The test is based on quantum dots, nano-scale particles that glow in bright colours when struck by light. These particles can be fitted into umpteen microscopic machineries, each looking for signs of the virus while emitting a unique spectrum of light that can be harnessed for test readout. Such collective chemistry produces more data points and serves to increase result confidence.
The test is also rapid, revealing results in under an hour, and it can be carried out outside hospitals or specialized labs. On-the-go testing like this employs a relatively recently developed chemistry in which DNA is amplified at constant temperature unlike the standard method that requires frequent temperature changes obtainable only with specialized instruments.
Matthew Osborne, a second-year graduate student in the lab, is tasked with fitting the entire process—from receiving a swab sample to detecting viral material inside it— into a portable device with a smartphone readout.
“The general idea is that you have a reusable platform that you plug disposable cartridges into, where each cartridge processes a single patient sample,” says Osborne.
“We want the user who’s using the device to have to do the least amount of work as possible,” he says.
The newest member of the lab, Hongmin Chen, who joined the team in January, is taking care of software development.
The device prototype stems from a career marked by deadly outbreaks. SARS was wreaking havoc in Toronto in 2003 soon after Chan joined U of T as a young faculty. He set out developing diagnostics with quantum dots, whose application in life sciences researchers were just beginning to explore.

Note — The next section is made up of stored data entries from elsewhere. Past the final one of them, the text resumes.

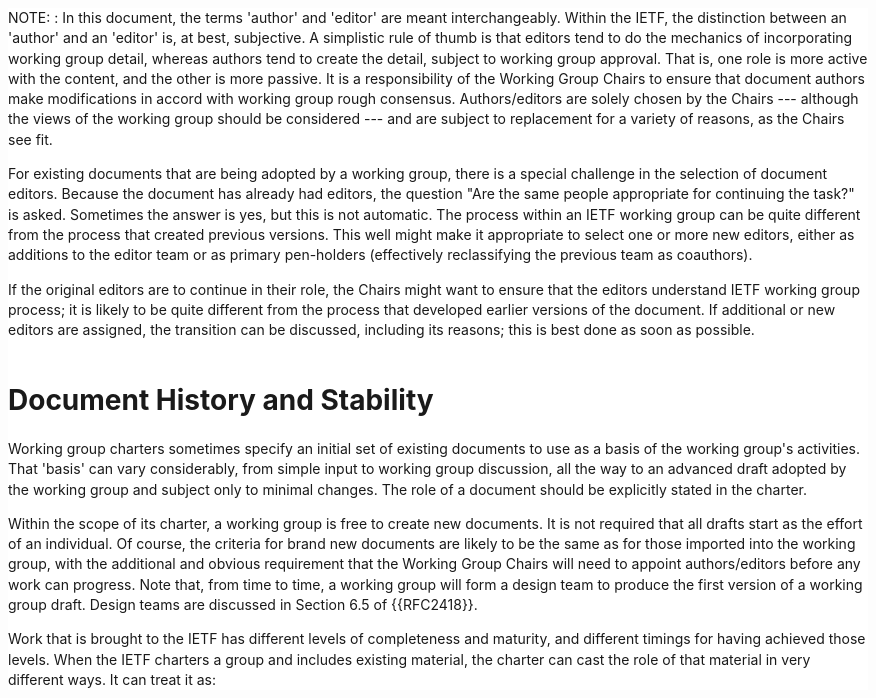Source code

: NOTE:
: In this document, the terms 'author' and 'editor' are meant interchangeably.
Within the IETF, the distinction between an 'author' and an 'editor' is, at best, subjective.
A simplistic rule of thumb is that editors tend to do the mechanics of incorporating working group detail, whereas  authors tend to create the detail, subject to working group approval.
That is, one role is more active with the content, and the other is more passive.
It is a responsibility of the Working Group Chairs to ensure that document authors make modifications in accord with  working group rough consensus.
Authors/editors are solely chosen by the Chairs --- although the views of the working group should be considered ---   and are subject to replacement for a variety of reasons, as the Chairs see fit.

For existing documents that are being adopted by a working group, there is a special challenge in the selection of document editors.
Because the document has already had editors, the question "Are the same people appropriate for continuing the task?" is asked.
Sometimes the answer is yes, but this is not automatic.
The process within an IETF working group can be quite different from the process that created previous versions.
This well might make it appropriate to select one or more new editors, either as additions to the editor
team or as primary pen-holders (effectively reclassifying the previous team as coauthors).

If the original editors are to continue in their role, the Chairs might want to ensure that the editors understand IETF working group process; it is likely to be quite different from the process that
developed earlier versions of the document.
If additional or new editors are assigned, the transition can be discussed, including its
reasons; this is best done as soon as possible.

# Document History and Stability

Working group charters sometimes specify an initial set of existing
documents to use as a basis of the working group's activities.  That
'basis' can vary considerably, from simple input to working group
discussion, all the way to an advanced draft adopted by the working
group and subject only to minimal changes.  The role of a document
should be explicitly stated in the charter.

Within the scope of its charter, a working group is free to create
new documents.  It is not required that all drafts start as the
effort of an individual.  Of course, the criteria for brand new
documents are likely to be the same as for those imported into the
working group, with the additional and obvious requirement that the
Working Group Chairs will need to appoint authors/editors before any
work can progress.  Note that, from time to time, a working group
will form a design team to produce the first version of a working
group draft.  Design teams are discussed in Section 6.5 of {{RFC2418}}.

Work that is brought to the IETF has different levels of completeness
and maturity, and different timings for having achieved those levels.
When the IETF charters a group and includes existing material, the
charter can cast the role of that material in very different ways.
It can treat it as:
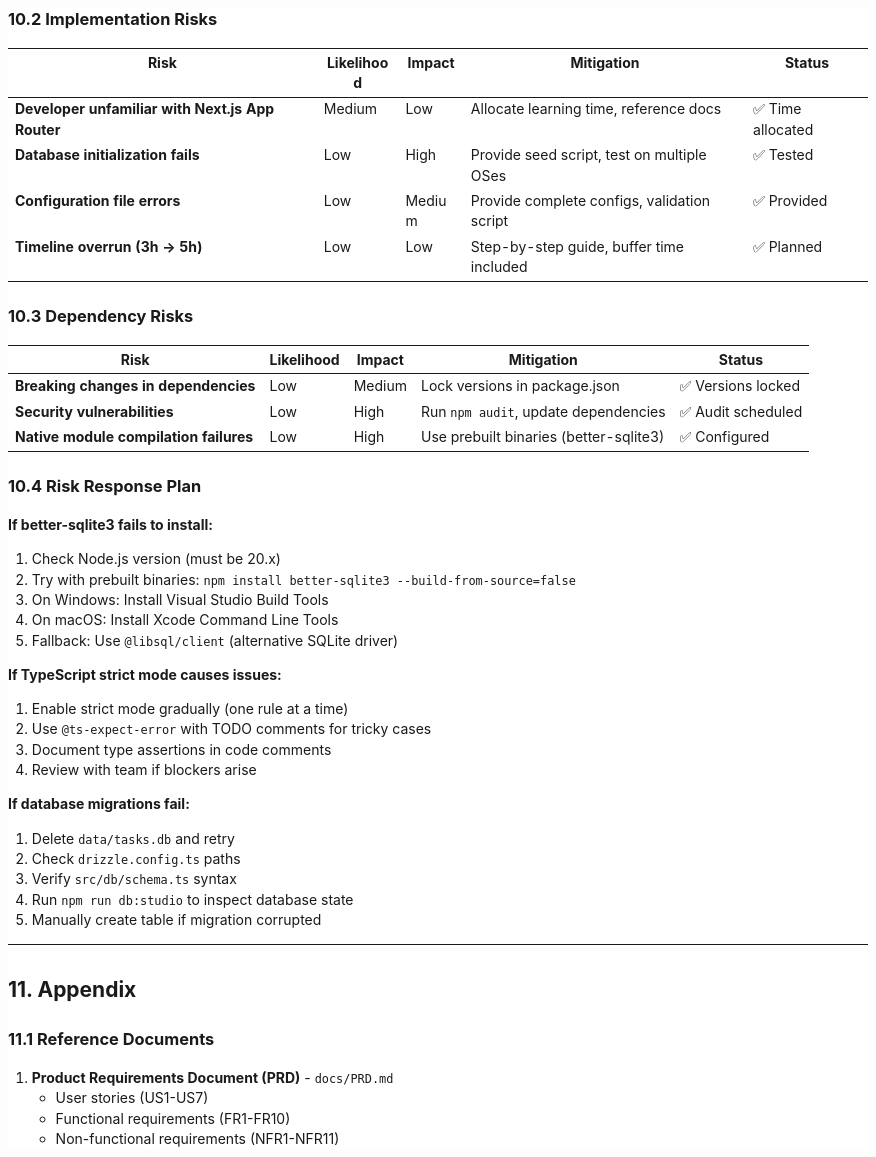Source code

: ### 10.2 Implementation Risks

| Risk | Likelihood | Impact | Mitigation | Status |
|------|------------|--------|------------|--------|
| **Developer unfamiliar with Next.js App Router** | Medium | Low | Allocate learning time, reference docs | ✅ Time allocated |
| **Database initialization fails** | Low | High | Provide seed script, test on multiple OSes | ✅ Tested |
| **Configuration file errors** | Low | Medium | Provide complete configs, validation script | ✅ Provided |
| **Timeline overrun (3h → 5h)** | Low | Low | Step-by-step guide, buffer time included | ✅ Planned |

### 10.3 Dependency Risks

| Risk | Likelihood | Impact | Mitigation | Status |
|------|------------|--------|------------|--------|
| **Breaking changes in dependencies** | Low | Medium | Lock versions in package.json | ✅ Versions locked |
| **Security vulnerabilities** | Low | High | Run `npm audit`, update dependencies | ✅ Audit scheduled |
| **Native module compilation failures** | Low | High | Use prebuilt binaries (better-sqlite3) | ✅ Configured |

### 10.4 Risk Response Plan

**If better-sqlite3 fails to install:**

1. Check Node.js version (must be 20.x)
2. Try with prebuilt binaries: `npm install better-sqlite3 --build-from-source=false`
3. On Windows: Install Visual Studio Build Tools
4. On macOS: Install Xcode Command Line Tools
5. Fallback: Use `@libsql/client` (alternative SQLite driver)

**If TypeScript strict mode causes issues:**

1. Enable strict mode gradually (one rule at a time)
2. Use `@ts-expect-error` with TODO comments for tricky cases
3. Document type assertions in code comments
4. Review with team if blockers arise

**If database migrations fail:**

1. Delete `data/tasks.db` and retry
2. Check `drizzle.config.ts` paths
3. Verify `src/db/schema.ts` syntax
4. Run `npm run db:studio` to inspect database state
5. Manually create table if migration corrupted

---

## 11. Appendix

### 11.1 Reference Documents

1. **Product Requirements Document (PRD)** - `docs/PRD.md`
   - User stories (US1-US7)
   - Functional requirements (FR1-FR10)
   - Non-functional requirements (NFR1-NFR11)
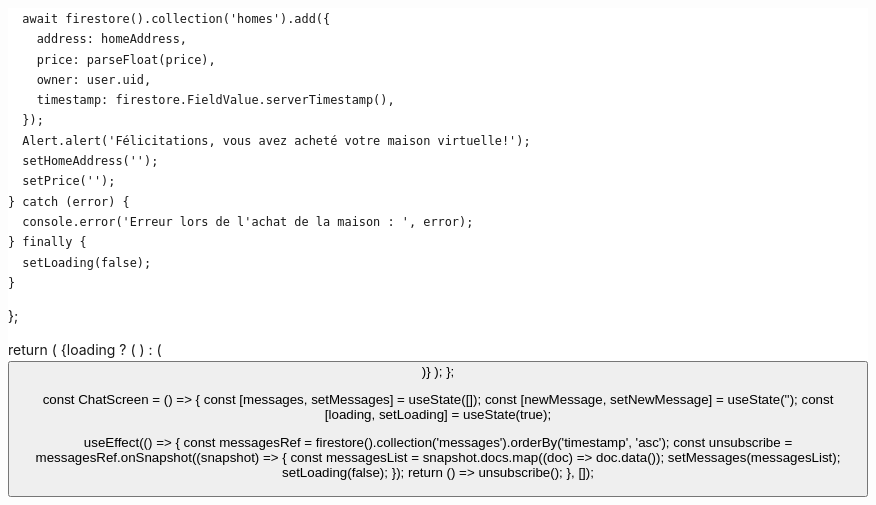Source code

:       await firestore().collection('homes').add({
        address: homeAddress,
        price: parseFloat(price),
        owner: user.uid,
        timestamp: firestore.FieldValue.serverTimestamp(),
      });
      Alert.alert('Félicitations, vous avez acheté votre maison virtuelle!');
      setHomeAddress('');
      setPrice('');
    } catch (error) {
      console.error('Erreur lors de l'achat de la maison : ', error);
    } finally {
      setLoading(false);
    }
  };

  return (
    <View style={styles.container}>
      <TextInput
        placeholder="Adresse de la maison"
        value={homeAddress}
        onChangeText={setHomeAddress}
        style={styles.input}
      />
      <TextInput
        placeholder="Prix de la maison"
        value={price}
        onChangeText={setPrice}
        style={styles.input}
        keyboardType="numeric"
      />
      {loading ? (
        <ActivityIndicator size="large" color="#0000ff" />
      ) : (
        <Button title="Acheter" onPress={handleBuyHome} />
      )}
    </View>
  );
};

const ChatScreen = () => {
  const [messages, setMessages] = useState([]);
  const [newMessage, setNewMessage] = useState('');
  const [loading, setLoading] = useState(true);

  useEffect(() => {
    const messagesRef = firestore().collection('messages').orderBy('timestamp', 'asc');
    const unsubscribe = messagesRef.onSnapshot((snapshot) => {
      const messagesList = snapshot.docs.map((doc) => doc.data());
      setMessages(messagesList);
      setLoading(false);
    });
    return () => unsubscribe();
  }, []);
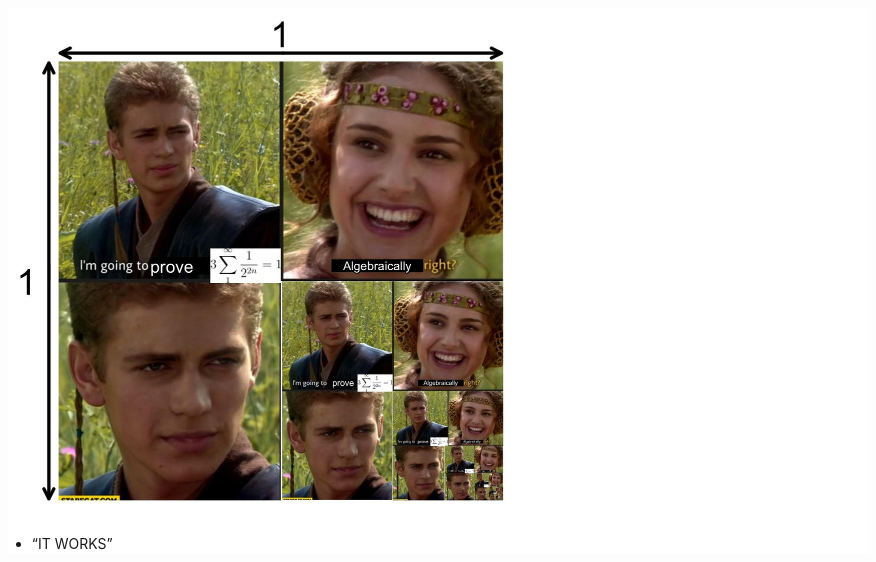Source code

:   <img src="4-miscellany.assets/image-20210923034530903.png" alt="image-20210923034530903" style="zoom: 50%;" />

- “IT WORKS”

While the device is currently being optimized for the detection of SARS-CoV-2 genetic material, it can be adapted for antibodies generated in response to the infection to find out who is immune.
“We have been putting this in place for 18 years,” says Chan. “We took the time to develop all the science behind it and now we have a plug-and-play system that can be applied for various applications,” he says.
The team together made the decision to continue working on their COVID-19 project during lockdown, for which it had to obtain special permission from the university.
“It’s a project that we’ve already been working on and the pandemic has really pushed us to improve and hopefully make an impact sooner,” says Osborne.